Monday February 6, 2006 (Audio) Homily by Fr. Robert Altier Fifth Week in Ordinary Time
Reading (1 Kings 8:1-7, 9-13) Gospel (St. Mark 6:53-56)
In the first reading today, we hear about King Solomon at the time that
he dedicated the temple which he had built to the Lord. As that dedication
takes place, the priests bring the Ark of the Covenant from the tent where it
had been up to the new temple, and as they place the Ark into the Holy of
Holies, the temple is filled with a dark cloud. You will recognize that same
basic cloud when we hear about Our Lord at the Transfiguration. You also
recognize that it was there when Moses would enter the meeting tent, and most
gloriously of all at the time when the Holy Spirit descended upon our Blessed
Lady at the time of the Incarnation. We see that wherever God’s glory dwelt,
that is where the glory cloud was. In this case, the priests were not able to
minister because of the cloud. They could not see; they were not able to
function. We have to remember too that this was only a one-time thing. The cloud
was not there constantly, even though the Lord continued to dwell there.

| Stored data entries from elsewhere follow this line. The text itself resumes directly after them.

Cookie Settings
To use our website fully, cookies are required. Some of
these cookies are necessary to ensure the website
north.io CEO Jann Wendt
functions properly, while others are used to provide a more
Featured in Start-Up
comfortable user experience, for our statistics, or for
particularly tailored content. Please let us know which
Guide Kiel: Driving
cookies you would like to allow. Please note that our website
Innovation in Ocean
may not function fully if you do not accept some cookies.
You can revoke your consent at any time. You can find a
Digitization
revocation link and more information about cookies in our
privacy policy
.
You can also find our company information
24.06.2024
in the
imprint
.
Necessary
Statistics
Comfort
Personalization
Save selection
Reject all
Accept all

It was
just there at the beginning of things for the Lord to be able to show the
people that He was very pleased with what it was they had done.
Now we have the
Lord right in front of us dwelling in a way that is almost infinitely more
glorious than the way He was dwelling in the temple of old. There He was
present among the people because He had chosen them. In the Ark of the Covenant
were the two stone tablets of the Ten Commandments. We have Our Lord truly
present in the Blessed Sacrament. It is not just a form of God’s presence, that
is, the way that God was present in the Old Testament in the temple, but rather
we have God Himself actually and truly present. He is sacramentally present,
not physically so, but nonetheless it is the reality of the fullness of the
very Person of Jesus Christ.
If we think about
it, there are different modes of God’s presence. He is present everywhere by
His immensity, that is, He has to keep everything in being at all times. In
that way, we would also have to say that He is present even among the demons
because He has to keep them in being; He has to keep hell itself in existence
or it would cease to exist. So whatever the thing happens to be, whether it is
the rocks or the trees or anything else, God is present by immensity to be able
to keep everything there. God is present within each one of us in His
indwelling presence. The Most Holy Trinity dwells in each one us provided that
we are in the state of grace, a different form of God’s presence and a far more
profound form. But now in the Blessed Sacrament, He is substantially present in
a sacramental form. It is the whole Person of Christ Who is present among us,
not quite the way He was when we hear about Him in the Gospel going into the
towns and villages and healing people because that was a physical presence of
the Lord, that is, the way we are right here, physically present. In the
Blessed Sacrament, He is not physically present; He is sacramentally present.
But it is still the fullness of Christ, the fullness of His Person.
So when we see how
the people went to Our Lord to be healed, we need to be able to do the same
thing. He is present far more powerfully now than He ever was in the Old Testament,
yet what happens for us sometimes is that we so take Him for granted that we
are unlike the people of Gennesaret. They went and found the people to bring to
the Lord in order to be touched, in order to be healed. Perhaps we have just
gotten so accustomed to His presence that we take Him for granted. We are the
ones who need to be healed, not physically, necessarily, but spiritually. That
means we have to be willing to open our hearts, to come before Him and make
ourselves vulnerable, to allow Him to enter more and more deeply into our
hearts and to fill us with that glory cloud, to fill us with His presence.
There we can minister to Him as He ministers to us, because it is there in the
depth of our being, in the temple of that He has made for Himself – our own
hearts – that we are going to find Him in the fullness of His glory, especially
when we receive Him in Holy Communion. There we can be one with Him, to commune
with Him literally in our hearts. And there, as the glory of the Lord fills
this temple of our own selves, we will be able to recognize with Solomon that
this is the place where God has chosen to dwell and it is here that He desires
to dwell forever, that is, forever in this life until finally the day comes
when we can enter into the temple He has prepared for us and we will enter
fully into Him in the eternal glory of heaven.
* This text was
transcribed from the audio recording of a homily by Father Robert Altier with minimal editing.